| Exercise description |
Find each line in the entries below that contains the word "Scalability", and copy every such line in full.

| Supplied material |
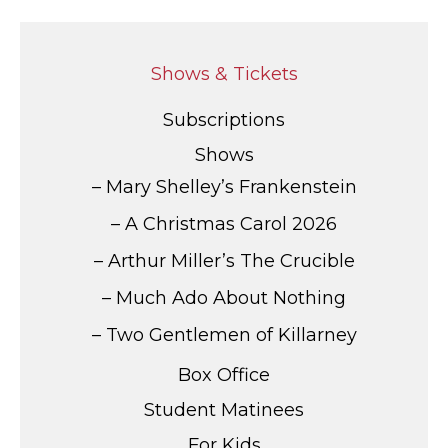
Shows & Tickets
Subscriptions
Shows
Mary Shelley’s Frankenstein
A Christmas Carol 2026
Arthur Miller’s The Crucible
Much Ado About Nothing
Two Gentlemen of Killarney
Box Office
Student Matinees
For Kids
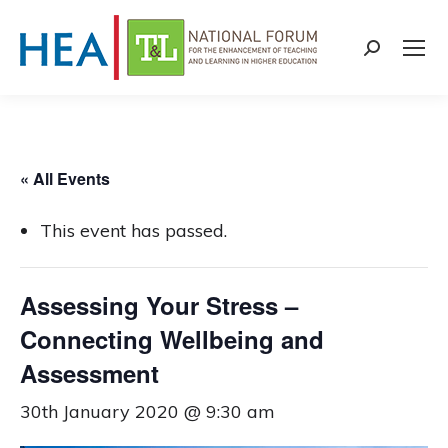
Search:
« All Events
This event has passed.
Assessing Your Stress –
Connecting Wellbeing and
Assessment
30th January 2020 @ 9:30 am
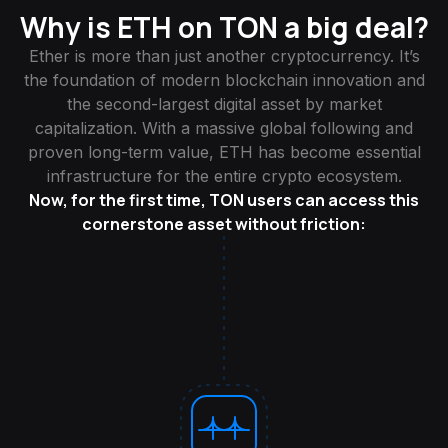
Why is ETH on TON a big deal?
Ether is more than just another cryptocurrency. It’s
the foundation of modern blockchain innovation and
the second-largest digital asset by market
capitalization. With a massive global following and
proven long-term value, ETH has become essential
infrastructure for the entire crypto ecosystem.
Now, for the first time, TON users can access this
cornerstone asset without friction:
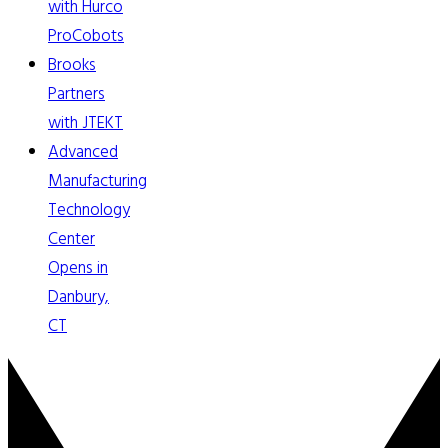
with Hurco
ProCobots
Brooks
Partners
with JTEKT
Advanced
Manufacturing
Technology
Center
Opens in
Danbury,
CT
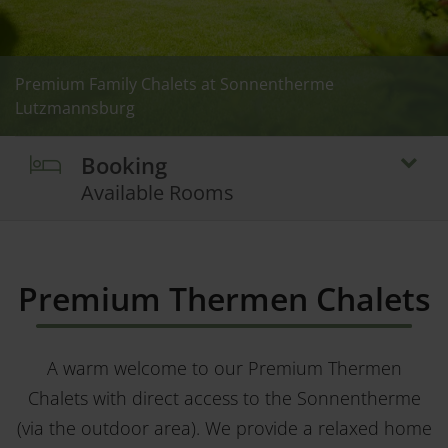
Premium Family Chalets at Sonnentherme
Premium Family Chalets at Sonnentherme
Premium Family Chalets at Sonnentherme
Premium Family Chalets at Sonnentherme
Premium Family Chalets at Sonnentherme
Premium Family Chalets at Sonnentherme
Premium Family Chalets at Sonnentherme
Premium Family Chalets at Sonnentherme
Premium Familien-Chalets at Sonnentherme
Premium Family Chalets at Sonnentherme
Lutzmannsburg
Lutzmannsburg
Lutzmannsburg
Lutzmannsburg
Lutzmannsburg
Lutzmannsburg
Lutzmannsburg
Lutzmannsburg
Lutzmannsburg
Lutzmannsburg
Booking
Available Rooms
Premium Thermen Chalets
A warm welcome to our Premium Thermen
Chalets with direct access to the Sonnentherme
(via the outdoor area). We provide a relaxed home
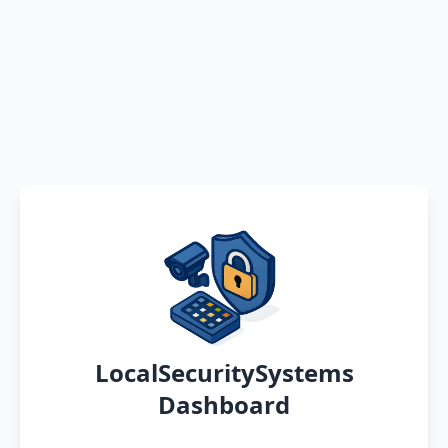
LocalSecuritySystems
Dashboard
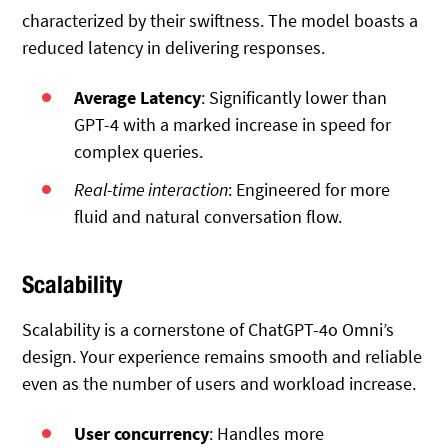
characterized by their swiftness. The model boasts a
reduced latency in delivering responses.
Average Latency
: Significantly lower than
GPT-4 with a marked increase in speed for
complex queries.
Real-time interaction
: Engineered for more
fluid and natural conversation flow.
Scalability
Scalability is a cornerstone of ChatGPT-4o Omni’s
design. Your experience remains smooth and reliable
even as the number of users and workload increase.
User concurrency
: Handles more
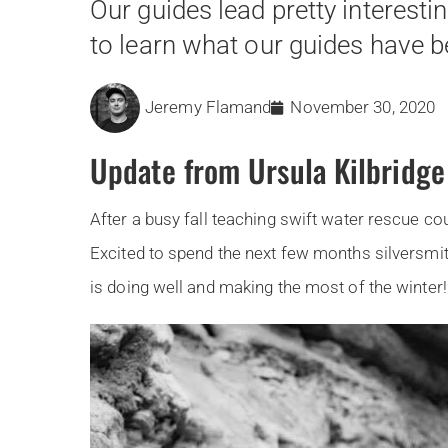
Our guides lead pretty interesti
to learn what our guides have be
Jeremy Flamand
November 30, 2020
Update from Ursula Kilbridge
After a busy fall teaching swift water rescue cou
Excited to spend the next few months silversmit
is doing well and making the most of the winter! 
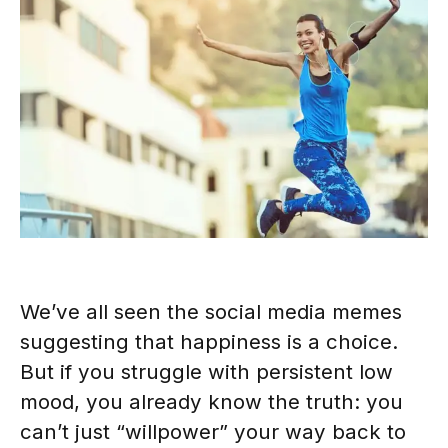
We’ve all seen the social media memes
suggesting that happiness is a choice.
But if you struggle with persistent low
mood, you already know the truth: you
can’t just “willpower” your way back to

| Written response |
Scalability
Scalability is a cornerstone of ChatGPT-4o Omni’s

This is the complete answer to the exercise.